Reinforcement-learning recipes for code generation on AstraFlow with M2PO. Two recipes ship here:
| Recipe | Agents | Hardware | What it trains |
|---|---|---|---|
qwen3-8b-single-agent-m2po-full |
1 | 1 node × 8 GPUs | Single-model code generator (baseline) |
qwen3-8b-codegen-verifier-m2po-full-2node |
2 | 2 nodes × 8 GPUs | Code generator + test-case verifier |
Both train Qwen3-8B. Background: docs/en/recipes/code.md
covers the task, datasets, and eval; docs/en/recipes/multi-agent.md
covers the multi-agent design.
- One or two 8-GPU nodes (8×H100 or similar), depending on the recipe.
- Training data (
agentica-org/DeepCoder-Preview-Dataset) is fetched from Hugging Face automatically on first run. - LiveCodeBench v5 eval data needs a one-time manual download. Follow the
"Eval Dataset Setup" section of
docs/en/recipes/code.mdbefore launching — otherwise the periodic eval steps will fail.

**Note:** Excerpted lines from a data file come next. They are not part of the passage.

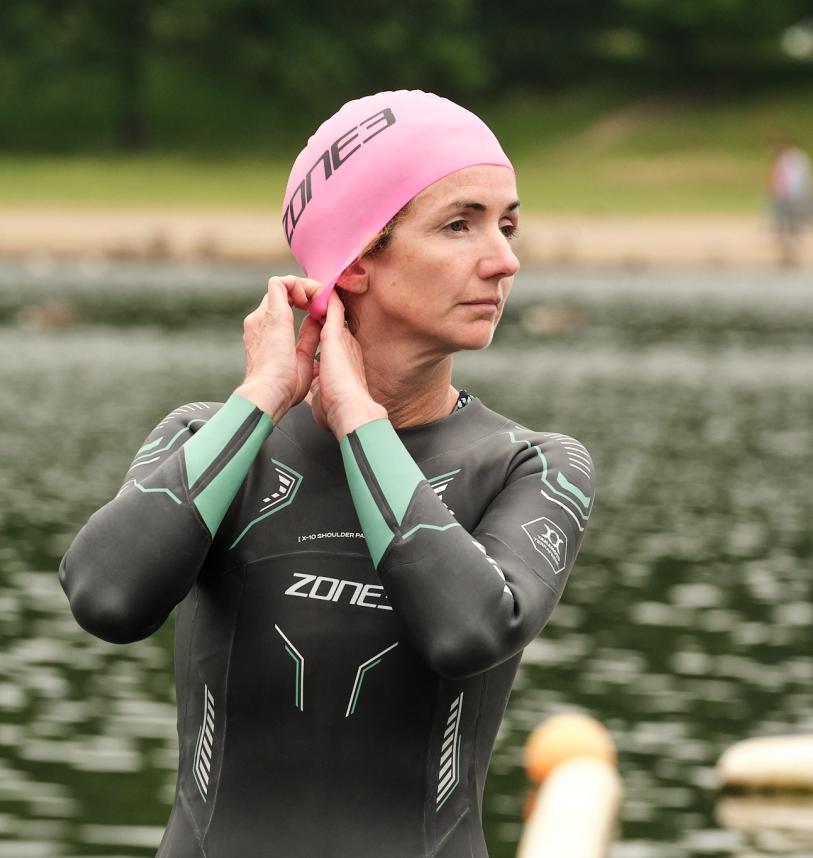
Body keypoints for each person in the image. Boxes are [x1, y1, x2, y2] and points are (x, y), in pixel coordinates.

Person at [59, 90, 595, 858]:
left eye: (506, 224)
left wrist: (357, 418)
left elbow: (468, 630)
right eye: (459, 224)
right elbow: (107, 599)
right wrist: (264, 396)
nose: (505, 258)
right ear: (356, 261)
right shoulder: (207, 440)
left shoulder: (530, 464)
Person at [767, 138, 811, 266]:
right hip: (785, 193)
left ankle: (791, 238)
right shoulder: (786, 159)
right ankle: (786, 238)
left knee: (792, 216)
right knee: (784, 216)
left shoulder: (796, 159)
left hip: (792, 193)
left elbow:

RaaS, the AstraFlow service, and the trainer all run on one node over
localhost:
bash examples/code-multi-agent/qwen3-8b-single-agent-m2po-full/scripts/run_qwen3-8b-single-agent-m2po-full.shDefault GPU split: 0–3 inference, 4–7 training. Override with
SERVICE_CUDA_VISIBLE_DEVICES / TRAINER_GPUS. Nothing is node-specific — this
recipe runs as-is on any single 8-GPU node.
This recipe spans two nodes. Throughout its scripts and configs the nodes are named with placeholders — substitute your own hostnames:
| Placeholder | Role | GPU layout |
|---|---|---|
compute-node-0 |
AstraFlow service + RaaS-B + both trainers — the node you start on | RaaS-B 0–3, trainer-model0 4,5, trainer-model1 6,7 |
compute-node-1 |
RaaS-A — an extra inference replica | RaaS-A 0–7 |
-
On
compute-node-0, run the all-in-one launcher. It starts the AstraFlow service, RaaS-B, and both trainers, then prints the exact command to run on the other node:bash examples/code-multi-agent/qwen3-8b-codegen-verifier-m2po-full-2node/scripts/run_qwen3-8b-codegen-verifier-m2po-full-2node.sh
-
On
compute-node-1, paste the command it printed. It looks like:ASTRAFLOW_HOST_EXTERNAL=<compute-node-0 host> \ bash examples/code-multi-agent/qwen3-8b-codegen-verifier-m2po-full-2node/scripts/1_raas_a.sh
ASTRAFLOW_HOST_EXTERNAL is required: it is the hostname/IP of
compute-node-0 and must be reachable from compute-node-1. The launcher on
compute-node-0 fills in that node's hostname automatically — if the printed
hostname is not routable from compute-node-1, use compute-node-0's IP
instead. Run 1_raas_a.sh without ASTRAFLOW_HOST_EXTERNAL and it exits
immediately with an explanatory error rather than failing later.
| Port | Purpose |
|---|---|
8000 |
AstraFlow HTTP service |
19861 |
weight sender — trainer model0 |
19862 |
weight sender — trainer model1 |
21000 |
weight-transfer handshake |
Instead of the all-in-one run_*.sh, you can launch each component yourself
with the numbered scripts — 1_raas_a.sh, 1_raas_b.sh, 2_astraflow.sh,
3_trainer_model0.sh, 4_trainer_model1.sh. GPU and port assignments are
overridable via env vars (RAAS_B_GPUS, TRAINER_MODEL0_GPUS,
ASTRAFLOW_PORT, …); see the header comment of each script.